In Lee County, the euthanasia rates for dogs and cats declined by 36 percent in 2009. The animal population is aging; fewer puppies and kittens are born each year.

Collier County’s shelter is hoping to lower the use of euthanasia even more by increasing the rate of returning animals to their owner. The shelter hopes to return all lost or stray dogs back to their original owners and reinforce that the animal is a lifelong part of the family.

“What it really comes down to is how responsible are your local pet owners? Do they treat their pets like a commodity or as a permanent member of their family,” said Amanda Townsend, director of Collier Domestic Animal Services.

The county-operated shelter automatically performs the surgery on any cat or dog that comes through. But Townsend finds that the cost to pay for a spay or neuter surgery often deters pet owners from sterilizing their animals. Low-cost spay and neuter clinics are available for those seeking more affordable services.

The Collier Spay Neuter Clinic, at 2544 Northbrooke Plaza Drive in Naples, is a high-quality, high-volume, low-cost spay neuter clinic serving all of Southwest Florida. Spay or neuter surgeries range from $45 to $135 depending on the size and gender of the animal.

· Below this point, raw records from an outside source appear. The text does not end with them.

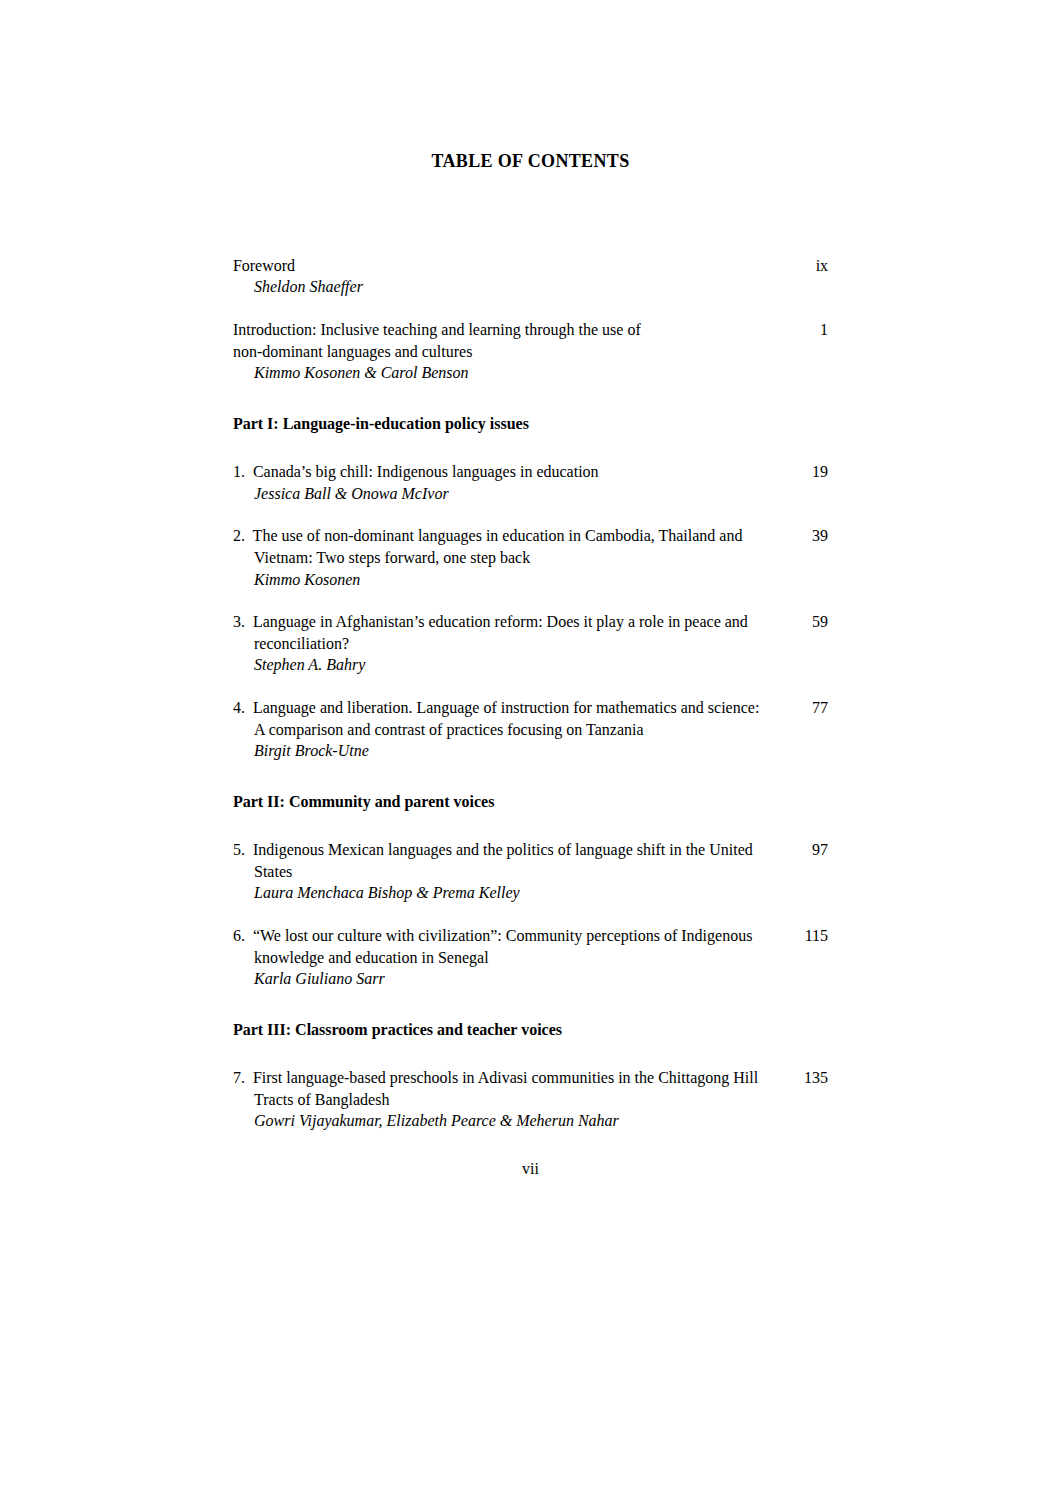TABLE OF CONTENTS
Foreword Sheldon Shaeffer
ix
Introduction: Inclusive teaching and learning through the use of
non-dominant languages and cultures Kimmo Kosonen & Carol Benson
1
Part I: Language-in-education policy issues
1. Canada’s big chill: Indigenous languages in education
Jessica Ball & Onowa McIvor
19
2. The use of non-dominant languages in education in Cambodia, Thailand and Vietnam: Two steps forward, one step back
Kimmo Kosonen
39
3. Language in Afghanistan’s education reform: Does it play a role in peace and reconciliation?
Stephen A. Bahry
59
4. Language and liberation. Language of instruction for mathematics and science: A comparison and contrast of practices focusing on Tanzania
Birgit Brock-Utne
77
Part II: Community and parent voices
5. Indigenous Mexican languages and the politics of language shift in the United States
Laura Menchaca Bishop & Prema Kelley
97
6. “We lost our culture with civilization”: Community perceptions of Indigenous knowledge and education in Senegal
Karla Giuliano Sarr
115
Part III: Classroom practices and teacher voices
7. First language-based preschools in Adivasi communities in the Chittagong Hill Tracts of Bangladesh
Gowri Vijayakumar, Elizabeth Pearce & Meherun Nahar
135
vii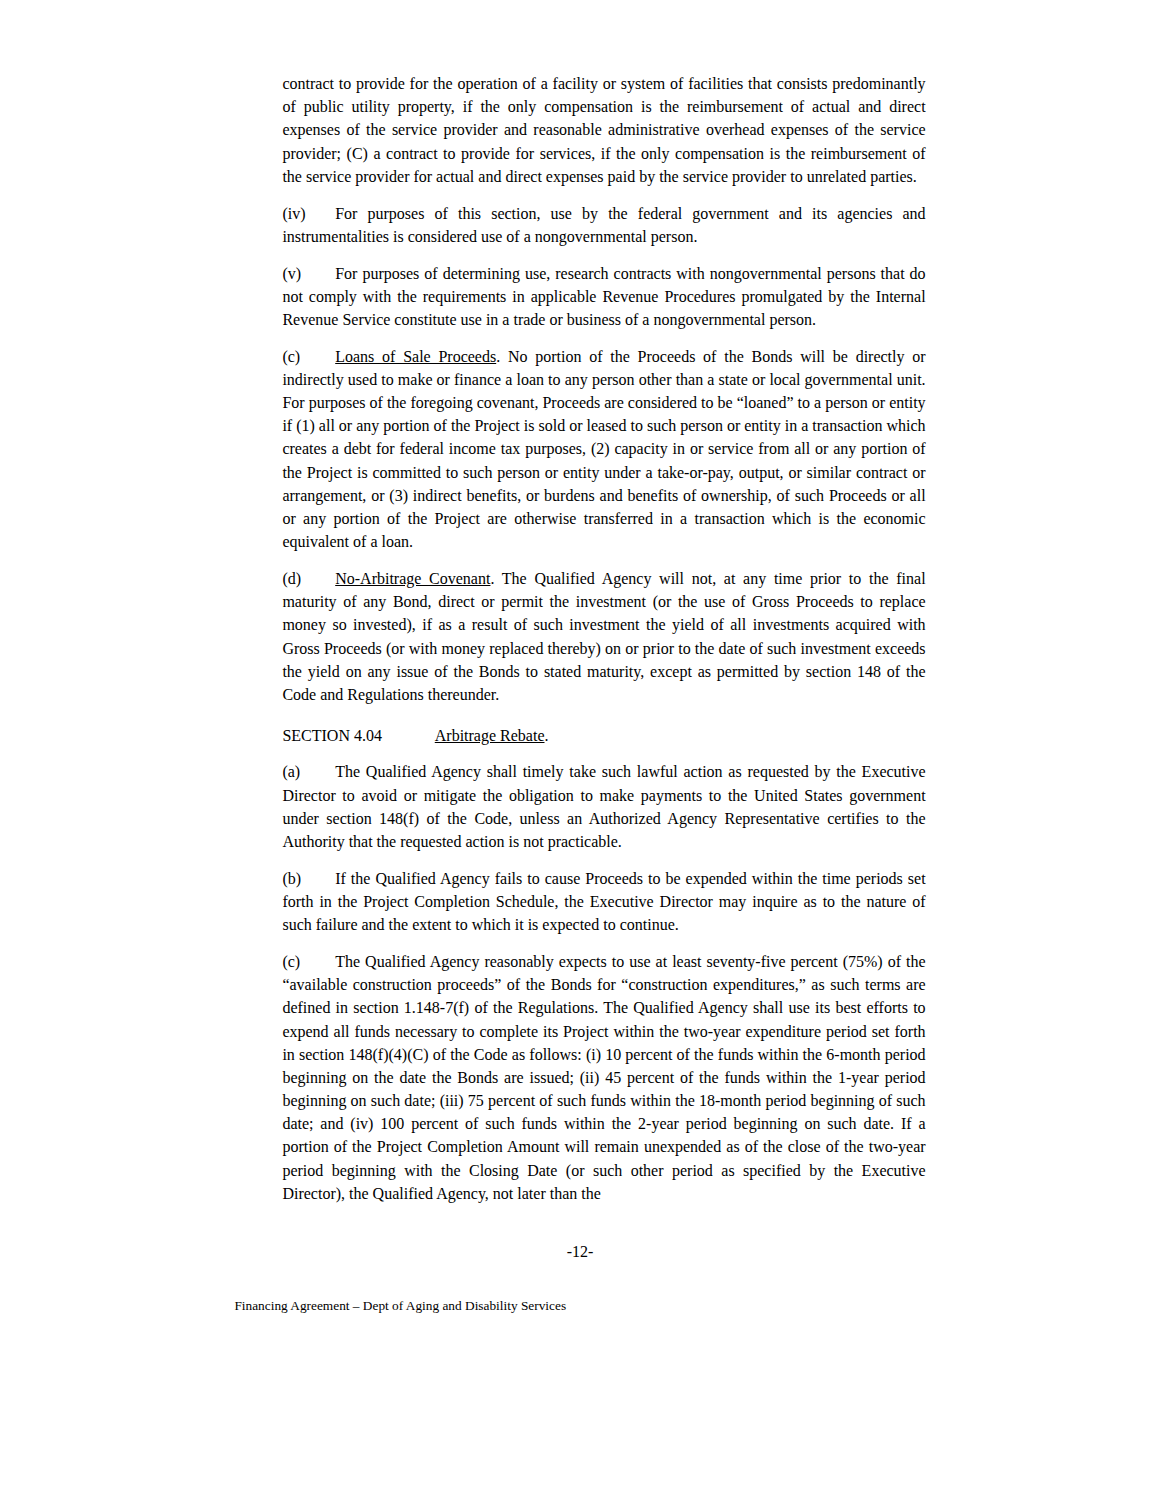contract to provide for the operation of a facility or system of facilities that consists predominantly of public utility property, if the only compensation is the reimbursement of actual and direct expenses of the service provider and reasonable administrative overhead expenses of the service provider; (C) a contract to provide for services, if the only compensation is the reimbursement of the service provider for actual and direct expenses paid by the service provider to unrelated parties.
(iv) For purposes of this section, use by the federal government and its agencies and instrumentalities is considered use of a nongovernmental person.
(v) For purposes of determining use, research contracts with nongovernmental persons that do not comply with the requirements in applicable Revenue Procedures promulgated by the Internal Revenue Service constitute use in a trade or business of a nongovernmental person.
(c) Loans of Sale Proceeds. No portion of the Proceeds of the Bonds will be directly or indirectly used to make or finance a loan to any person other than a state or local governmental unit. For purposes of the foregoing covenant, Proceeds are considered to be “loaned” to a person or entity if (1) all or any portion of the Project is sold or leased to such person or entity in a transaction which creates a debt for federal income tax purposes, (2) capacity in or service from all or any portion of the Project is committed to such person or entity under a take-or-pay, output, or similar contract or arrangement, or (3) indirect benefits, or burdens and benefits of ownership, of such Proceeds or all or any portion of the Project are otherwise transferred in a transaction which is the economic equivalent of a loan.
(d) No-Arbitrage Covenant. The Qualified Agency will not, at any time prior to the final maturity of any Bond, direct or permit the investment (or the use of Gross Proceeds to replace money so invested), if as a result of such investment the yield of all investments acquired with Gross Proceeds (or with money replaced thereby) on or prior to the date of such investment exceeds the yield on any issue of the Bonds to stated maturity, except as permitted by section 148 of the Code and Regulations thereunder.
SECTION 4.04 Arbitrage Rebate.
(a) The Qualified Agency shall timely take such lawful action as requested by the Executive Director to avoid or mitigate the obligation to make payments to the United States government under section 148(f) of the Code, unless an Authorized Agency Representative certifies to the Authority that the requested action is not practicable.
(b) If the Qualified Agency fails to cause Proceeds to be expended within the time periods set forth in the Project Completion Schedule, the Executive Director may inquire as to the nature of such failure and the extent to which it is expected to continue.
(c) The Qualified Agency reasonably expects to use at least seventy-five percent (75%) of the “available construction proceeds” of the Bonds for “construction expenditures,” as such terms are defined in section 1.148-7(f) of the Regulations. The Qualified Agency shall use its best efforts to expend all funds necessary to complete its Project within the two-year expenditure period set forth in section 148(f)(4)(C) of the Code as follows: (i) 10 percent of the funds within the 6-month period beginning on the date the Bonds are issued; (ii) 45 percent of the funds within the 1-year period beginning on such date; (iii) 75 percent of such funds within the 18-month period beginning of such date; and (iv) 100 percent of such funds within the 2-year period beginning on such date. If a portion of the Project Completion Amount will remain unexpended as of the close of the two-year period beginning with the Closing Date (or such other period as specified by the Executive Director), the Qualified Agency, not later than the
-12-
Financing Agreement – Dept of Aging and Disability Services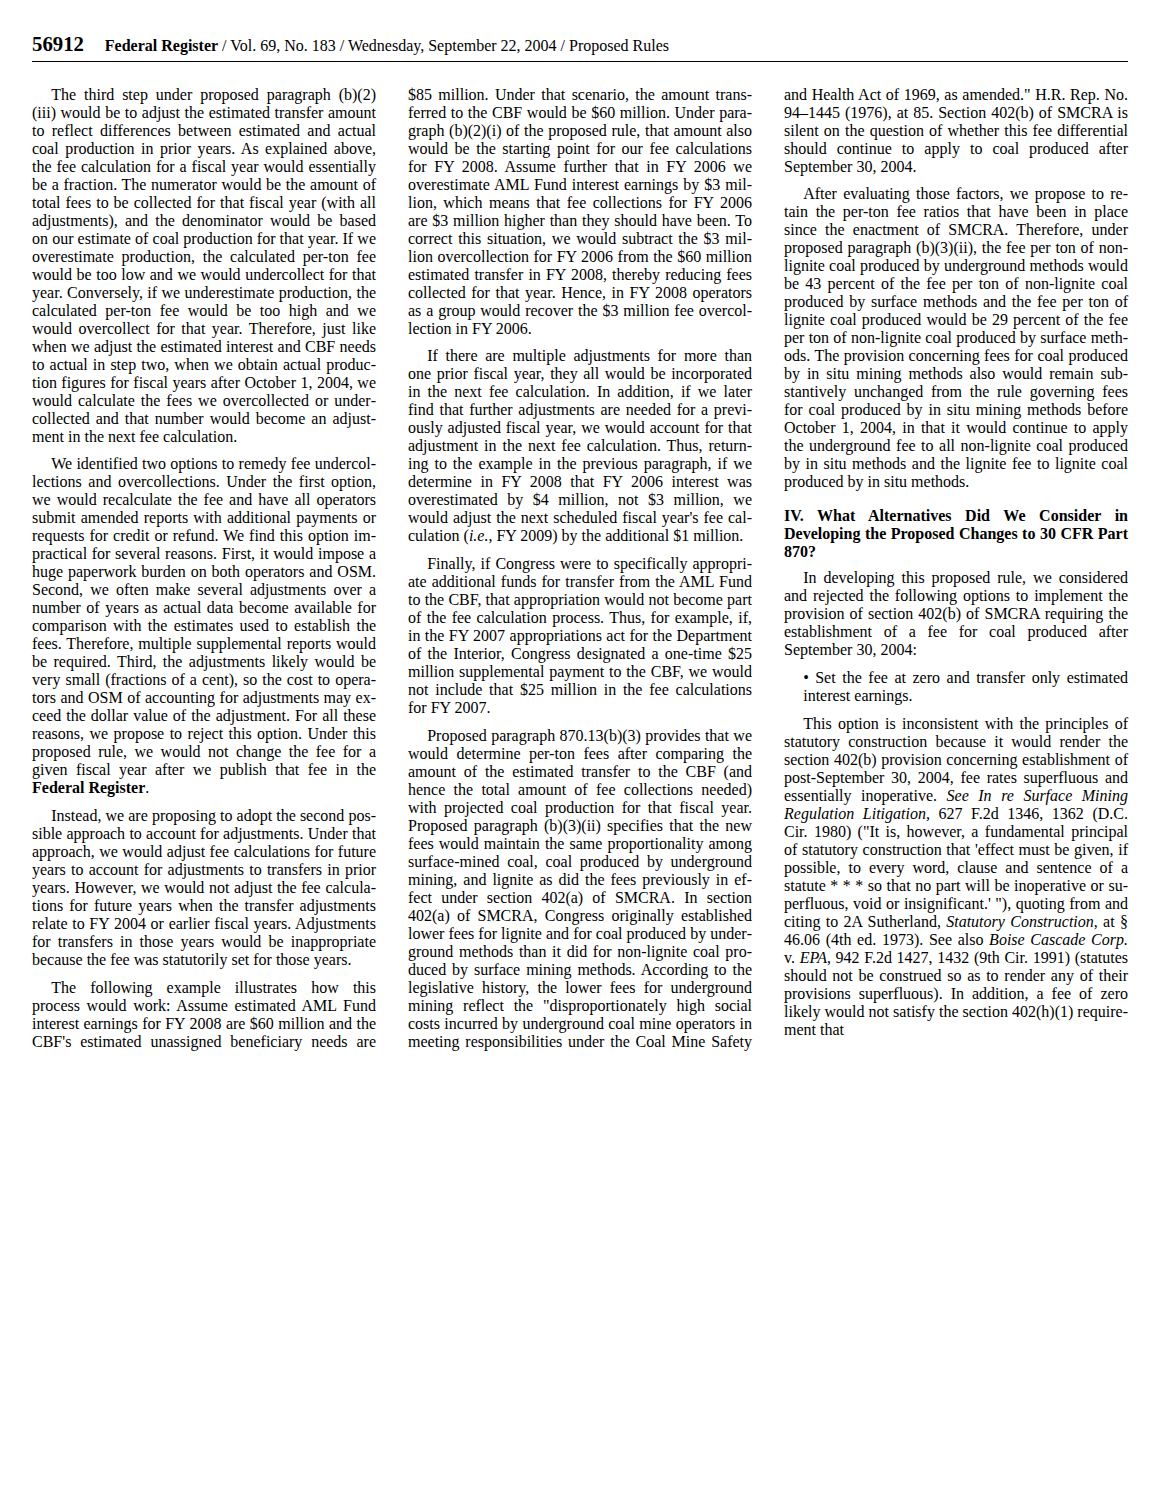56912 Federal Register / Vol. 69, No. 183 / Wednesday, September 22, 2004 / Proposed Rules
The third step under proposed paragraph (b)(2)(iii) would be to adjust the estimated transfer amount to reflect differences between estimated and actual coal production in prior years. As explained above, the fee calculation for a fiscal year would essentially be a fraction. The numerator would be the amount of total fees to be collected for that fiscal year (with all adjustments), and the denominator would be based on our estimate of coal production for that year. If we overestimate production, the calculated per-ton fee would be too low and we would undercollect for that year. Conversely, if we underestimate production, the calculated per-ton fee would be too high and we would overcollect for that year. Therefore, just like when we adjust the estimated interest and CBF needs to actual in step two, when we obtain actual production figures for fiscal years after October 1, 2004, we would calculate the fees we overcollected or undercollected and that number would become an adjustment in the next fee calculation.
We identified two options to remedy fee undercollections and overcollections. Under the first option, we would recalculate the fee and have all operators submit amended reports with additional payments or requests for credit or refund. We find this option impractical for several reasons. First, it would impose a huge paperwork burden on both operators and OSM. Second, we often make several adjustments over a number of years as actual data become available for comparison with the estimates used to establish the fees. Therefore, multiple supplemental reports would be required. Third, the adjustments likely would be very small (fractions of a cent), so the cost to operators and OSM of accounting for adjustments may exceed the dollar value of the adjustment. For all these reasons, we propose to reject this option. Under this proposed rule, we would not change the fee for a given fiscal year after we publish that fee in the Federal Register.
Instead, we are proposing to adopt the second possible approach to account for adjustments. Under that approach, we would adjust fee calculations for future years to account for adjustments to transfers in prior years. However, we would not adjust the fee calculations for future years when the transfer adjustments relate to FY 2004 or earlier fiscal years. Adjustments for transfers in those years would be inappropriate because the fee was statutorily set for those years.
The following example illustrates how this process would work: Assume estimated AML Fund interest earnings for FY 2008 are $60 million and the CBF's estimated unassigned beneficiary needs are $85 million. Under that scenario, the amount transferred to the CBF would be $60 million. Under paragraph (b)(2)(i) of the proposed rule, that amount also would be the starting point for our fee calculations for FY 2008. Assume further that in FY 2006 we overestimate AML Fund interest earnings by $3 million, which means that fee collections for FY 2006 are $3 million higher than they should have been. To correct this situation, we would subtract the $3 million overcollection for FY 2006 from the $60 million estimated transfer in FY 2008, thereby reducing fees collected for that year. Hence, in FY 2008 operators as a group would recover the $3 million fee overcollection in FY 2006.
If there are multiple adjustments for more than one prior fiscal year, they all would be incorporated in the next fee calculation. In addition, if we later find that further adjustments are needed for a previously adjusted fiscal year, we would account for that adjustment in the next fee calculation. Thus, returning to the example in the previous paragraph, if we determine in FY 2008 that FY 2006 interest was overestimated by $4 million, not $3 million, we would adjust the next scheduled fiscal year's fee calculation (i.e., FY 2009) by the additional $1 million.
Finally, if Congress were to specifically appropriate additional funds for transfer from the AML Fund to the CBF, that appropriation would not become part of the fee calculation process. Thus, for example, if, in the FY 2007 appropriations act for the Department of the Interior, Congress designated a one-time $25 million supplemental payment to the CBF, we would not include that $25 million in the fee calculations for FY 2007.
Proposed paragraph 870.13(b)(3) provides that we would determine per-ton fees after comparing the amount of the estimated transfer to the CBF (and hence the total amount of fee collections needed) with projected coal production for that fiscal year. Proposed paragraph (b)(3)(ii) specifies that the new fees would maintain the same proportionality among surface-mined coal, coal produced by underground mining, and lignite as did the fees previously in effect under section 402(a) of SMCRA. In section 402(a) of SMCRA, Congress originally established lower fees for lignite and for coal produced by underground methods than it did for non-lignite coal produced by surface mining methods. According to the legislative history, the lower fees for underground mining reflect the "disproportionately high social costs incurred by underground coal mine operators in meeting responsibilities under the Coal Mine Safety and Health Act of 1969, as amended." H.R. Rep. No. 94–1445 (1976), at 85. Section 402(b) of SMCRA is silent on the question of whether this fee differential should continue to apply to coal produced after September 30, 2004.
After evaluating those factors, we propose to retain the per-ton fee ratios that have been in place since the enactment of SMCRA. Therefore, under proposed paragraph (b)(3)(ii), the fee per ton of non-lignite coal produced by underground methods would be 43 percent of the fee per ton of non-lignite coal produced by surface methods and the fee per ton of lignite coal produced would be 29 percent of the fee per ton of non-lignite coal produced by surface methods. The provision concerning fees for coal produced by in situ mining methods also would remain substantively unchanged from the rule governing fees for coal produced by in situ mining methods before October 1, 2004, in that it would continue to apply the underground fee to all non-lignite coal produced by in situ methods and the lignite fee to lignite coal produced by in situ methods.
IV. What Alternatives Did We Consider in Developing the Proposed Changes to 30 CFR Part 870?
In developing this proposed rule, we considered and rejected the following options to implement the provision of section 402(b) of SMCRA requiring the establishment of a fee for coal produced after September 30, 2004:
Set the fee at zero and transfer only estimated interest earnings.
This option is inconsistent with the principles of statutory construction because it would render the section 402(b) provision concerning establishment of post-September 30, 2004, fee rates superfluous and essentially inoperative. See In re Surface Mining Regulation Litigation, 627 F.2d 1346, 1362 (D.C. Cir. 1980) ("It is, however, a fundamental principal of statutory construction that 'effect must be given, if possible, to every word, clause and sentence of a statute * * * so that no part will be inoperative or superfluous, void or insignificant.' "), quoting from and citing to 2A Sutherland, Statutory Construction, at § 46.06 (4th ed. 1973). See also Boise Cascade Corp. v. EPA, 942 F.2d 1427, 1432 (9th Cir. 1991) (statutes should not be construed so as to render any of their provisions superfluous). In addition, a fee of zero likely would not satisfy the section 402(h)(1) requirement that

The nonprofit clinic performs more than 400 spay or neuter surgeries in a month.

“We don’t turn anyone away because of their inability to pay,” said Pallas Diaz, founder and director for the clinic.

Diaz said the clinic has financial assistance programs.

The Humane Society, Naples, a no-kill shelter, also spays and neuters all dogs and cats at the shelter. In April, the Society had a spay and neuter weekend in Immokalee, fixing 100 animals free of charge to the owners.

But often the problem is convincing the owner that spaying or neutering their animal is the right thing to do.

“We have a lot of clients call us who are unsure about the surgery, but more and more people understand that it’s a better choice for the pet’s health and better for the community,” Diaz said.

In addition to preventing pregnancy and curbing the pet overpopulation, sterilization reduces cancer, prevents infections and often results in a more family-friendly pet.

“When you take away an animal’s need to procreate, it’s less likely to roam the neighborhood looking for a mate. It will pay more attention to the family,” Diaz said.

There’s no requirement to spay or neuter a dog or cat but all owners must purchase a license annually for their pets. A license for an altered animal is $10, otherwise the license is $60. If the pet is spayed or neutered within 30 days, the county refunds the owners $50.

The Humane Society, Naples houses 80 cats and 40 dogs at any given time. It often does pet-adoption campaigns such as the two-for-one kitten sale in June: “Double your pleasure, double your fun, adopt two kittens for one.”

Duke, along with each kitten and puppy that leaves the Humane Society, is permanently tattooed with a thin green line on the belly.

“It’s a universal indicator that the animal has been fixed,” Traugott said after inking the fine line on Duke’s belly. “It’s just one more step in the process.”